BENGALURU: AI software creation platform Emergent has raised $70 million in a Series B funding round led by Khosla Ventures and SoftBank Vision Fund 2, with participation from Prosus, Lightspeed, Together Fund and Y Combinator. According to people familiar with the matter, the round values the company at about $300 million, more than tripling its valuation from roughly $90 million in the previous round. The funding takes Emergent’s total capital raised to $100 million within seven months of launch.
The investment also marks SoftBank’s first new India investment in nearly four years, following its backing of B2B commerce platform ElasticRun in February 2022, underscoring renewed investor interest in revenue-scaling AI startups from the country.
The company has crossed $50 million in annual recurring revenue (ARR), up from about $18-19 million a few months ago, with growth accelerating as more users build and deploy complex, production-grade software on the platform, co-founder and CEO Mukund Jha told TOI. He declined to comment on the valuation jump.
Jha said the sharp rise in revenue has been driven by improvements in the platform’s success rate, with a growing share of users now building applications that are used daily to run their businesses.
The launch of mobile app building capabilities has also emerged as a significant growth driver, allowing users to build and ship mobile applications directly from their phones.
“We’re seeing people build serious software and depend on it for business-critical workflows,” Jha said. “Roughly two-thirds of serious builders on the platform are now able to build and deploy their applications, up from around 10-15% when we started.”

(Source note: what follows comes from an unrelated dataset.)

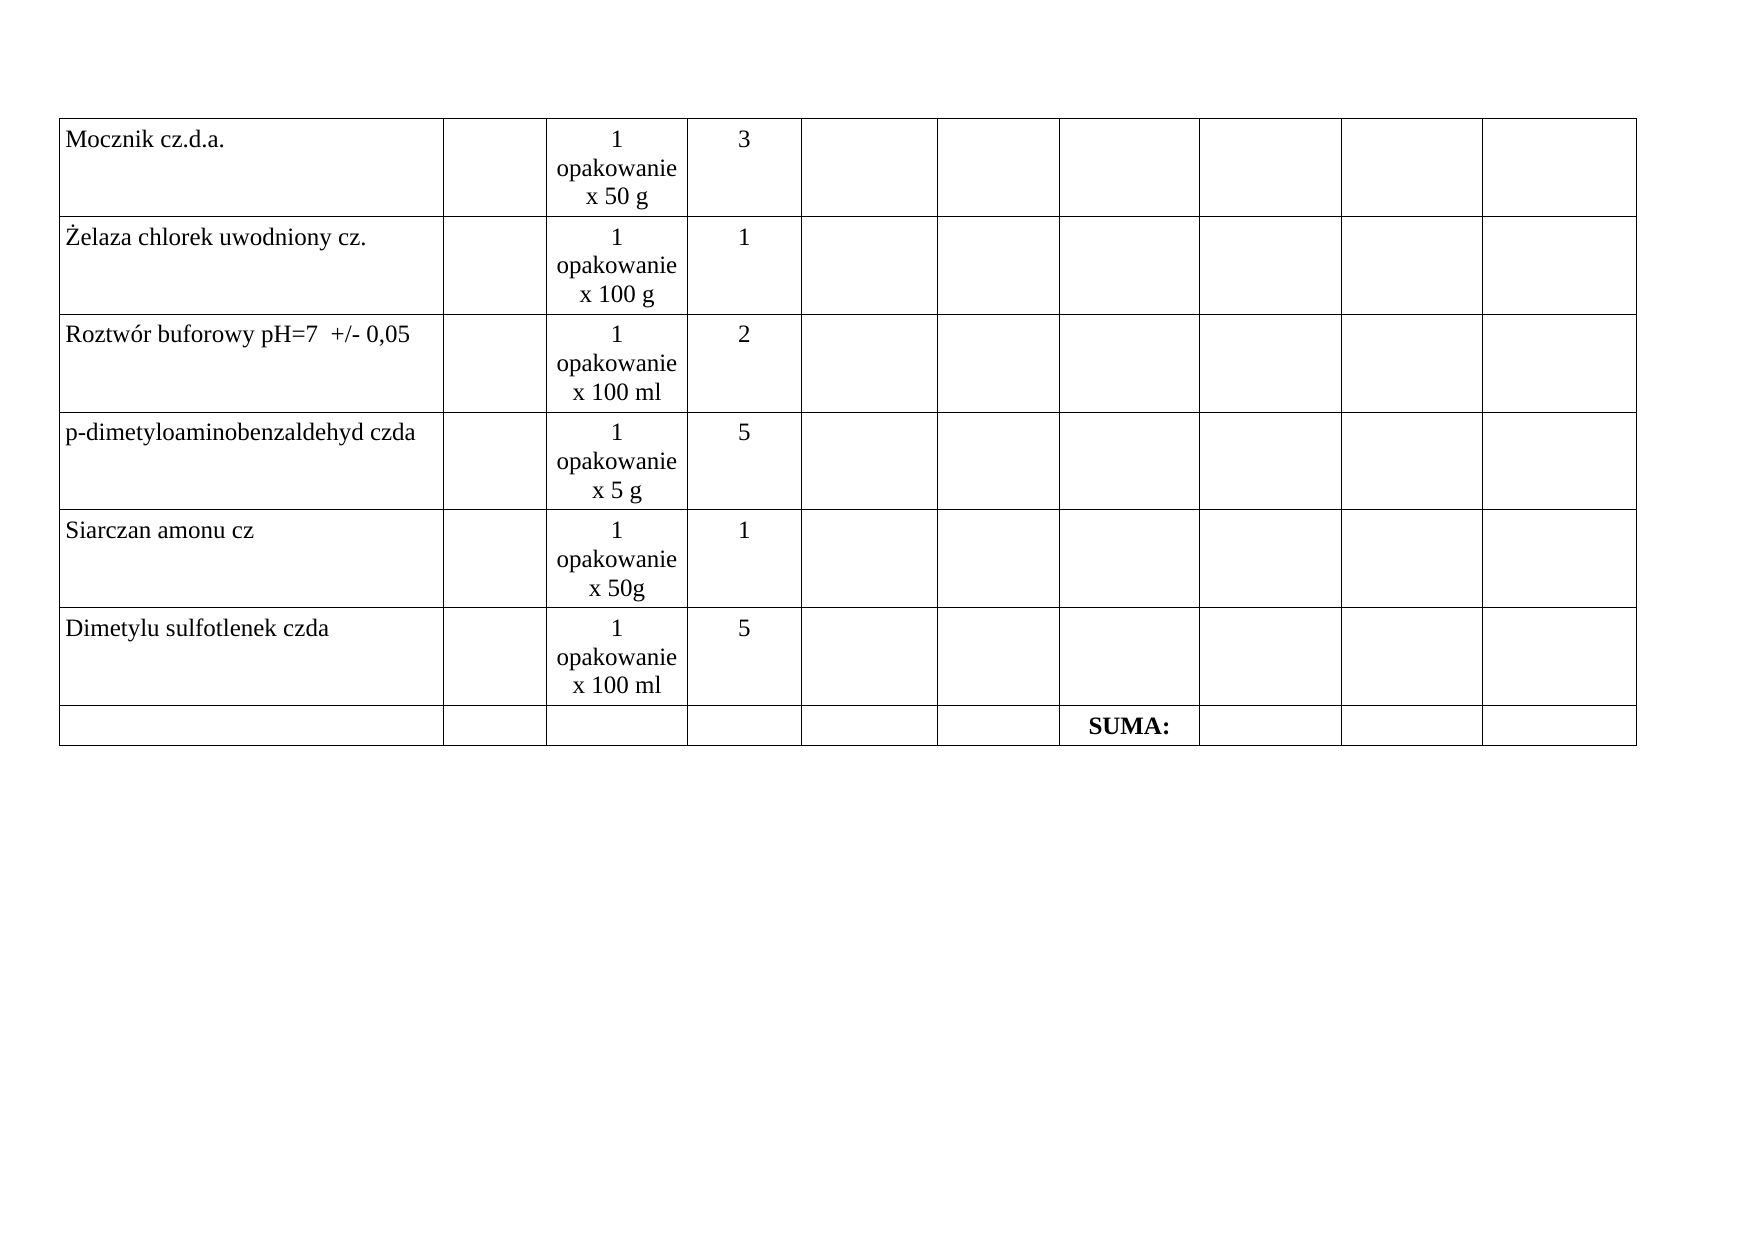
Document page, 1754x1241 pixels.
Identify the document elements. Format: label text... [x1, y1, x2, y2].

Emergent allows users to build full-stack web and mobile applications using AI agents, handling front-end, back-end, deployment and scaling without requiring prior coding experience. The platform now has around five million users globally, with about 70-75% having never written code before.
Use cases have grown more complex over time. Jha cited examples including custom ERP and CRM systems built by small and medium businesses, staffing and HR management platforms, procurement tools and internal project management software. In one case, a clothing factory in Mexico built a custom ERP system on Emergent to manage operations for 500 workers, replacing a development project that would have cost hundreds of thousands of dollars.
According to the company, around 70-80% of applications built on the platform today are complex web applications such as ERPs and CRMs, while mobile apps account for about 10-12%, and the remainder are simpler websites. Roughly 40-50% of Emergent’s paying users are small businesses, 30-40% are entrepreneurs, with the rest coming from hobby projects, personal use cases and development agencies.
Jha said revenue durability is improving as users deepen their reliance on the platform. “We’re seeing strong retention among serious builders, with retention north of 75-80% once someone has built and deployed a real application,” he said, adding that revenue from existing users continues to accelerate.
The Series B round comes less than three months after Emergent raised $23 million in a Series A round, a pace Jha said was driven by the company’s rapid growth rather than a pre-planned fundraising timeline. The funding will be used to expand the team, which has grown from about 23 employees to roughly 70-80, and to accelerate research and product development.